Council of State of the Kingdom (RvS): Recognized that the goal of supervision is legitimate, but made serious warnings regarding central aspects that remain unanswered. Aruba CANNOT exit the supervision on its own (Art. 42); the exit is in the hands of the Kingdom Council of Ministers (Rijksministerraad). There is no clarity on which exact debt the Netherlands will refinance, and the PPP (Public-Private Partnership) debt is not included in the “schuldquote” (debt ratio), which must be quantified first. The RvS advises making all these changes before sending the law to Parliament.

The reality: What is really behind HOFA?
Mrs. Wever-Croes debunked the alleged advantages of the HOFA Kingdom Law, demonstrating that reality shows a very different picture:

Achievements under local law (LAft): Aruba is structurally complying with budgetary norms year after year. The reality is that Aruba managed to lower the Debt-to-GDP ratio to 61% by the end of March 2026 (the lowest figure since 2011), with a forecast of 48% for 2028. Our country’s rating is based on these concrete achievements and our track record, not on a future law; the Kingdom Law is simply a condition of the COVID loan and not a punishment for non-compliance.

The trap: If the HOFA Kingdom Law is accepted, Aruba will receive a lower interest rate on the COVID loan, which could represent savings of around Afl. 300 million over 20 years. However, this money will be deposited into an investment fund tied with chains. Those strict conditions exclude urgent projects that our people need right now.

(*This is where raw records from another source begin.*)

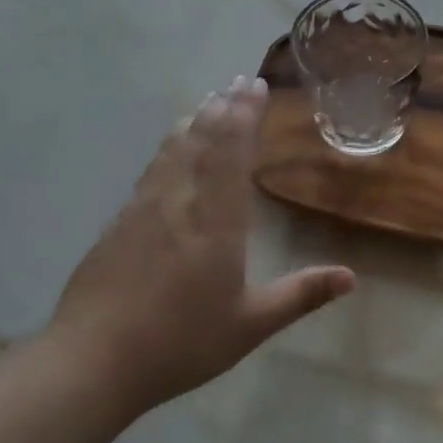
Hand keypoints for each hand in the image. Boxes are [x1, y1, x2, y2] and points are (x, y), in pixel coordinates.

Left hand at [48, 75, 353, 417]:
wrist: (92, 361)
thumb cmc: (180, 341)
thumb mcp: (250, 324)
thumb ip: (301, 295)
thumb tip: (351, 277)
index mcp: (216, 220)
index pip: (232, 151)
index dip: (244, 115)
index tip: (255, 86)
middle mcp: (179, 202)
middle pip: (201, 141)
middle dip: (223, 108)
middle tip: (236, 81)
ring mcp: (143, 210)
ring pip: (172, 151)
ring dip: (194, 122)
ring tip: (207, 103)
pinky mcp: (118, 224)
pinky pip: (150, 171)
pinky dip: (167, 149)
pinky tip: (168, 151)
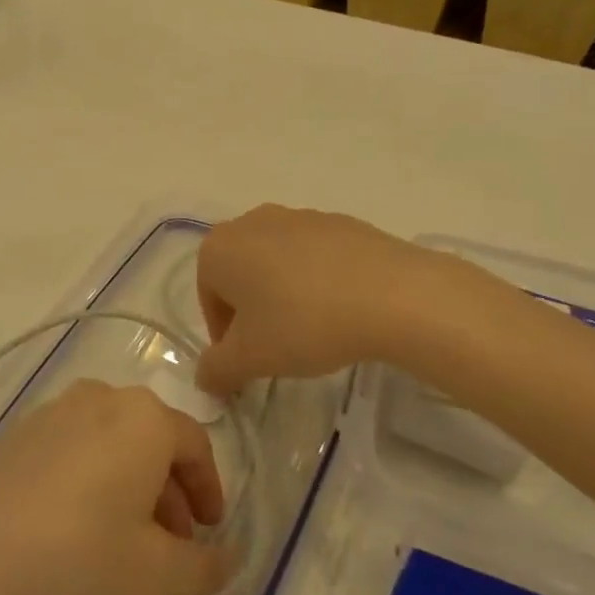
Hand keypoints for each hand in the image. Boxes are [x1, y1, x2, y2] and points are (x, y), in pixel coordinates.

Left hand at [0, 382, 234, 594]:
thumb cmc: (79, 559)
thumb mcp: (156, 573)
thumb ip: (204, 565)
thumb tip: (228, 560)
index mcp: (144, 417)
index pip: (195, 446)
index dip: (209, 491)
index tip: (208, 532)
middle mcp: (102, 396)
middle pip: (153, 440)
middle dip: (170, 492)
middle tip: (170, 544)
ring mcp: (54, 410)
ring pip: (112, 441)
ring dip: (131, 483)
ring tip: (124, 539)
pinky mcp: (18, 431)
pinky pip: (74, 445)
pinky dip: (91, 476)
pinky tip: (76, 524)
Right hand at [196, 205, 432, 394]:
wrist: (390, 294)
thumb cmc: (303, 323)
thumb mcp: (250, 359)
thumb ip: (216, 371)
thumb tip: (205, 378)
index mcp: (219, 248)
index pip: (208, 298)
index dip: (224, 336)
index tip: (249, 362)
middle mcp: (252, 222)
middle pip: (240, 276)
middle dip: (252, 312)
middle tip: (277, 348)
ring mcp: (297, 216)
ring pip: (276, 264)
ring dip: (284, 296)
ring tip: (312, 331)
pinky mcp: (338, 221)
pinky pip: (314, 257)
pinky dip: (317, 281)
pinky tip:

HOFA does not combat corruption: HOFA is a budgetary norm law and NOT an anti-corruption law. To combat corruption, Aruba has its own strong and independent institutions, such as the General Audit Chamber (Algemene Rekenkamer), the Public Prosecutor’s Office (Openbaar Ministerie), the Public Procurement Office, the Integrity Bureau of Aruba (BIA), and the Ombudsman. The example of Curaçao and Sint Maarten confirms that, after 16 years under a Kingdom Law, integrity challenges remain; the Kingdom Law did not resolve them.

Conclusion
To conclude the meeting, Mrs. Wever-Croes and the MEP Faction reaffirmed that the process for HOFA is not over. The official proposal is for the governments to negotiate the changes recommended by the advisory bodies, without leaving the table, in order to convince the Netherlands that a Kingdom Law is not necessary. It has been proven that our local law (LAft) provides the same guarantees without giving The Hague the final word over our finances. Instead, MEP proposes a real alternative: a reinforced national ordinance or a mutual agreement (onderlinge regeling) that guarantees effective supervision without surrendering our constitutional rights.

The MEP Faction formally thanks the active attendance and participation of the representatives from the labor and commercial sectors, who highlighted the democratic value of having direct access to legal and financial analyses during these times.

“Aruba has already proven that financial discipline is possible under its own law. The figures are clear: 61% debt-to-GDP, surplus, and a forecast of 48% for 2028—all achieved under LAft, without a Kingdom Law. What we are asking for is simple: let’s reinforce the law that is proven to work, and let the final word on our finances remain in Aruba,” Evelyn Wever-Croes concluded.